Beyond supervised: preference tuning (DPO) shapes style/judgment from chosen-vs-rejected pairs — useful once you have user feedback, overkill before.

"But long context kills RAG" — no, it doesn't

Models with giant context windows tempt a shortcut: skip retrieval, paste everything in. Three reasons this loses in production: cost — every query pays for hundreds of thousands of tokens the answer didn't need (and prompt processing time to match); recall — models demonstrably lose precision in very long contexts (the "needle in a haystack" gets harder as the haystack grows, especially mid-context); freshness/permissions — you still need a system that knows which documents exist and who may see them, which is… a retrieval system. Long context is a gift to RAG: it lets you retrieve richer, longer chunks without triage anxiety. It doesn't replace selecting what matters.

Combining them (the production pattern)

Fine-tune for behavior + RAG for knowledge — the standard strong setup: the adapter enforces tone, format and citation discipline; retrieval supplies current facts.
Fine-tune the model to be better at RAG (sometimes called RAFT): train on examples of answering from provided context — quoting accurately, refusing when the context lacks the answer. Fixes the most annoying RAG behaviors directly.
Distill + RAG: small fine-tuned model with good retrieval ≈ big generic model, at a fraction of the serving cost — the sweet spot for on-prem deployments with limited VRAM (see the private-ChatGPT guide).

Decision matrix by scenario

Support bot over your docs → RAG (+ later, light LoRA for tone).
"Answer strictly in our JSON schema" → fine-tuning (structured output is its home turf).
Classifier / extractor at high volume → fine-tune a small model; serve it cheap.
Brand-voice writer → fine-tuning (style is behavior).
Domain expert assistant (law, pharma, engineering) → RAG for the corpus + fine-tune for domain style and citation discipline.
Freshness-critical (prices, policies, tickets) → RAG only; retrain cycles can't chase reality.

Common mistakes

Fine-tuning to add facts.
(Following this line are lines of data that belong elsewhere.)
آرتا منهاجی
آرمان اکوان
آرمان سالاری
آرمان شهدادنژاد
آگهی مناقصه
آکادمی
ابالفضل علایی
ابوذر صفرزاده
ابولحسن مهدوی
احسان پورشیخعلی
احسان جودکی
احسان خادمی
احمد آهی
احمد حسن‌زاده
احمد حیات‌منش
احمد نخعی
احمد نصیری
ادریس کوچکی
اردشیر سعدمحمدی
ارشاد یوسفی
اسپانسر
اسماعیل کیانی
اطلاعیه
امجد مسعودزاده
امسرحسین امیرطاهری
The classic. Expensive, unreliable, hallucination-prone — that's RAG's job.
Blaming the model for retrieval failures. Before upgrading to a 70B, log what was actually retrieved: most "wrong answers" are wrong chunks.
Skipping the eval set. ~50–100 known-answer questions, measured before/after every change, or you're steering by anecdote.
Training on inconsistent data. The model learns your dataset's noise as policy.
Jumping to fine-tuning before exhausting prompting. A good system prompt plus few-shot examples solves more than teams expect, at zero cost.